Indeed, in a similar fashion, in May 2025, the U.S. District Court for the Northern District of Texas (the “District Court”) found in Texas v. Equal Employment Opportunity Commission (EEOC) that certain aspects of the EEOC’s April 2024 Enforcement Guidance on Harassment in the Workplace (the “Enforcement Guidance” issued before President Trump’s second term) was inconsistent with Title VII and the court vacated those portions of the Enforcement Guidance. Specifically, the District Court vacated the Enforcement Guidance’s listing of the following types of conduct as constituting sex-based harassment (as well as some specific hypothetical examples of such conduct):

  • Epithets regarding sexual orientation or gender identity;

  • Physical assault due to sexual orientation or gender identity;

  • Outing (disclosure of an individual’s sexual orientation or gender identity without permission);

  • Harassing conduct because an individual does not present in a manner that would stereotypically be associated with that person’s sex;

  • Repeated and intentional use of a name or pronoun inconsistent with the individual’s known gender identity (misgendering); or

  • The denial of access to a bathroom or other sex-segregated facility consistent with the individual’s gender identity.

Given the appointment of Andrea Lucas as Chair of the EEOC by President Trump, and her and President Trump’s views on these issues, it is not surprising that the EEOC has not appealed the District Court’s decision. In point of fact, the EEOC submitted a request to the White House in December 2025 that it rescind the April 2024 Enforcement Guidance entirely.

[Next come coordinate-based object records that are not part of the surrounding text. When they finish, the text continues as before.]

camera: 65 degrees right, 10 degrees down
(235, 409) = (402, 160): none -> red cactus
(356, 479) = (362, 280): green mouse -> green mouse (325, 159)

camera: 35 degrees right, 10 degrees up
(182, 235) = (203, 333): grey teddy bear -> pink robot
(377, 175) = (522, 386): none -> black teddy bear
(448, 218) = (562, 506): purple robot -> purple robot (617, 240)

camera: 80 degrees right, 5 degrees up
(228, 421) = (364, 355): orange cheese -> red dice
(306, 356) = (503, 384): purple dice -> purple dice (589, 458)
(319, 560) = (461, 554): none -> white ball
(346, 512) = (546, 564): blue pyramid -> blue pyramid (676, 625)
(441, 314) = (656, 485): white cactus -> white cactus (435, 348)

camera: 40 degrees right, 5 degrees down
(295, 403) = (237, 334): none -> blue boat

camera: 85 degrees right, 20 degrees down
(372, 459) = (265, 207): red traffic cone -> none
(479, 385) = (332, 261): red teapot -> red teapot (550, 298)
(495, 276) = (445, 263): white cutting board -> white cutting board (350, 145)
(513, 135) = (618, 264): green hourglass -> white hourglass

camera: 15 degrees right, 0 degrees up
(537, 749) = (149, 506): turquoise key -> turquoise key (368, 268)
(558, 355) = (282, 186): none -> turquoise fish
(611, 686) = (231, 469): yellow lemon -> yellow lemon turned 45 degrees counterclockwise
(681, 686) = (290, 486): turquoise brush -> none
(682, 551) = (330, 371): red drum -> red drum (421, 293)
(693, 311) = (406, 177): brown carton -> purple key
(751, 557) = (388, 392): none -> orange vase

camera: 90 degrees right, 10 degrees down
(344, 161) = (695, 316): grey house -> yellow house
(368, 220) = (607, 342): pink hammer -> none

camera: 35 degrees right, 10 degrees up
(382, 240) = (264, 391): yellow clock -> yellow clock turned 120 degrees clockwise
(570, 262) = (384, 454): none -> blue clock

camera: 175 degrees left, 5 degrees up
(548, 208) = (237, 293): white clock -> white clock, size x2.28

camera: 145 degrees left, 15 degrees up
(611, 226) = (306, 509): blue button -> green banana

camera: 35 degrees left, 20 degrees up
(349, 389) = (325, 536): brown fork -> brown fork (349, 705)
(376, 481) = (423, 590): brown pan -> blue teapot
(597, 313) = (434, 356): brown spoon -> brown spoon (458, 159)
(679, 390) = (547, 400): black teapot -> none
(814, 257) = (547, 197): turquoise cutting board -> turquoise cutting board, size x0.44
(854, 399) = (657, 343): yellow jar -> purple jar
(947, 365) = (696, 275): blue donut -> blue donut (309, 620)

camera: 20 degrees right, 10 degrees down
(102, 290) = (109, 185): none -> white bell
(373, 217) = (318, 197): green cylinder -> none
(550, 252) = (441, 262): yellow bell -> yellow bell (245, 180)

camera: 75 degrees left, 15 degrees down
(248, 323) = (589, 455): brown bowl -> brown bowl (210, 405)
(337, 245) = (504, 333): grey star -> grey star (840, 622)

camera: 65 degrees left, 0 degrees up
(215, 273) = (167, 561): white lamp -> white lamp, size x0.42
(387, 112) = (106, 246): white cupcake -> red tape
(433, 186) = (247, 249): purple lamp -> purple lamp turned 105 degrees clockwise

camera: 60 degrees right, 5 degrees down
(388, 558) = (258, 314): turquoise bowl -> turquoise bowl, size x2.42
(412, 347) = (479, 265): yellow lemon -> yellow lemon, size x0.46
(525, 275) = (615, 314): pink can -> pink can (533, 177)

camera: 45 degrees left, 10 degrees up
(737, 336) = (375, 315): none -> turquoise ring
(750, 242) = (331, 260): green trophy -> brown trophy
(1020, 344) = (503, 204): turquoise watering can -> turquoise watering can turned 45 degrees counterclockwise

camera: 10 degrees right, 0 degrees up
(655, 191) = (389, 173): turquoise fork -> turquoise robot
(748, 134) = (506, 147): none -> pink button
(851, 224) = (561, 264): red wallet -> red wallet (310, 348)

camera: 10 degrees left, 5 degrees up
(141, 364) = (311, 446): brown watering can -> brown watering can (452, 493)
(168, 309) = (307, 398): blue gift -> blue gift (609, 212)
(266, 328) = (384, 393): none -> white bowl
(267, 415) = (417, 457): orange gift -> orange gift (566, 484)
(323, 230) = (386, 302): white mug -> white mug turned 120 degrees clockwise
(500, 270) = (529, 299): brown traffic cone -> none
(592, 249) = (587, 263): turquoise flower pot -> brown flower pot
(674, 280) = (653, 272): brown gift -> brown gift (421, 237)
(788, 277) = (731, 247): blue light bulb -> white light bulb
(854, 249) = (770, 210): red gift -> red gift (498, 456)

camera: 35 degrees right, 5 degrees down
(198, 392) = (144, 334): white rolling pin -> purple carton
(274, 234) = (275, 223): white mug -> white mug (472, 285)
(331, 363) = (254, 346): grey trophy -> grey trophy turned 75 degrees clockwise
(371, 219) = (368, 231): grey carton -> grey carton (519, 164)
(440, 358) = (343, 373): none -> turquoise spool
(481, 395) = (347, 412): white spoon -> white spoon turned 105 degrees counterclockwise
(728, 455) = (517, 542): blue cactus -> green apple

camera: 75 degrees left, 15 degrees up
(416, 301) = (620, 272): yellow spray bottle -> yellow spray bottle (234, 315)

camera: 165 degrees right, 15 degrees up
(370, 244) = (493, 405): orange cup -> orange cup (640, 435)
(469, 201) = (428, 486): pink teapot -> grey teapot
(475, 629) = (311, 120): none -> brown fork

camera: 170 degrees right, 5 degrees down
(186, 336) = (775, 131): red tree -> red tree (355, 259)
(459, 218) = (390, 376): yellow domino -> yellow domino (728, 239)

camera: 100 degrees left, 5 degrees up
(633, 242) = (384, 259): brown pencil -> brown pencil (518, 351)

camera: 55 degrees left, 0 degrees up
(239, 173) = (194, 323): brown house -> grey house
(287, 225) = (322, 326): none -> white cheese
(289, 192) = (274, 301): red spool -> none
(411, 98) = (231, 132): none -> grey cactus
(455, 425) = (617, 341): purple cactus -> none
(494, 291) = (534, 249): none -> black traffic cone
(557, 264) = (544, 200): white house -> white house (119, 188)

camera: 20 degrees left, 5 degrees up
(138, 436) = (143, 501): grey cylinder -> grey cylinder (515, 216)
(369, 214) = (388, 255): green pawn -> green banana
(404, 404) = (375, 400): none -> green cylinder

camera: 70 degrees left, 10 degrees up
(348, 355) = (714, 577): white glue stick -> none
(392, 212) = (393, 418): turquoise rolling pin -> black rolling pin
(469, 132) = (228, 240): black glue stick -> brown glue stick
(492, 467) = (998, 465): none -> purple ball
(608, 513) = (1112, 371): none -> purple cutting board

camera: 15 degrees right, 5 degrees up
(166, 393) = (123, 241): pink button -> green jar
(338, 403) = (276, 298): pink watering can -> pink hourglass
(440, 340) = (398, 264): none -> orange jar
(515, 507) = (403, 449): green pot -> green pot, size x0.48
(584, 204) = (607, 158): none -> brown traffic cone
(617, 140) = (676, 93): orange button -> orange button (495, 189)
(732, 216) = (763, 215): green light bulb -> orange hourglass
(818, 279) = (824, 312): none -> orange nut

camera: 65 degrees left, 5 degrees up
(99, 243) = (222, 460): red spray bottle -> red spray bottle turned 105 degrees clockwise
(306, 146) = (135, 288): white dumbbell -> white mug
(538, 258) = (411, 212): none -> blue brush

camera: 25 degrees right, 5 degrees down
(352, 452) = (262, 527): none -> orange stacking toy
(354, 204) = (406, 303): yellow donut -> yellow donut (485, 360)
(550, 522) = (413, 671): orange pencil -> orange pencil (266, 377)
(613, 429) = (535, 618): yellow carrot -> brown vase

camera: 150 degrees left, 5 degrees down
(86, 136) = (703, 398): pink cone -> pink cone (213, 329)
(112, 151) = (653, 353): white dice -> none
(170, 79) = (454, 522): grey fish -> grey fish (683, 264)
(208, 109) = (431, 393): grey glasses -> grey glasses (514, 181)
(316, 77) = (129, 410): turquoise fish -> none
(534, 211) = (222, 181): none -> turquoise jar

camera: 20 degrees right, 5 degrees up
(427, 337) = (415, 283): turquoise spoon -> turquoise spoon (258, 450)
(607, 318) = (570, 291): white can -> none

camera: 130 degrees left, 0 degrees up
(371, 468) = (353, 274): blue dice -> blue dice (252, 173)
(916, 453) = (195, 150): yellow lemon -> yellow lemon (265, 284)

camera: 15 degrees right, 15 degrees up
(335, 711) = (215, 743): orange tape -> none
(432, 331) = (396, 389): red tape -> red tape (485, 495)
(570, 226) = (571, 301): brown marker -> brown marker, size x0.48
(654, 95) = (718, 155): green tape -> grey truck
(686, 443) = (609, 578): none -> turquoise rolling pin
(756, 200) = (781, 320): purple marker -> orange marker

Another notable action by President Trump was the issuance of EO 14173, which seeks “to eliminate the use of disparate-impact liability in all contexts to the maximum-degree possible.” As a reminder, under Title VII and some other anti-discrimination laws, employers can be held liable for facially neutral policies or practices that disproportionately harm employees of a protected class, unless the employer can show that they have a business necessity for the discriminating policy or practice. However, as result of this Executive Order, the EEOC has reportedly stopped investigating complaints based on disparate-impact theories of liability.

Impact of 2025 Federal Actions: Ceased Enforcement of Disparate Impact Discrimination But Continued Application of Title VII

Disparate-impact liability was first established in federal anti-discrimination employment law by the U.S. Supreme Court in its 1971 decision of Griggs v. Duke Power Co, 401 U.S. 424, a case involving Title VII. Since then, Congress has codified disparate-impact liability into Title VII, and courts have recognized that disparate impact theories of liability apply to the Americans with Disabilities Act and the Age Discrimination in Employment Act as well.

Executive Orders, regulations, or statements from the executive branch do not automatically reverse laws or judicial interpretations of the law. While the EEOC can decide, as it has, that it will not prosecute cases of disparate-impact discrimination itself, individuals will still have the right to file lawsuits, under relevant discrimination statutes, asserting such discrimination. Thus, employers should continue to ensure that facially neutral policies and practices do not disproportionately harm protected groups, unless there is a business necessity for the policy or practice.

Employer Takeaways:

  • The federal actions in 2025 described above are applicable to federal contractors and subcontractors, and do not directly affect the established law applicable to other employers.

  • Federal contractors and subcontractors should seek the guidance of federal procurement counsel for advice on compliance requirements of 2025 Executive Orders and DOJ guidance.

  • Bear in mind that many states and local jurisdictions have state and local laws which, to varying degrees, protect the same type of conduct discussed in this article.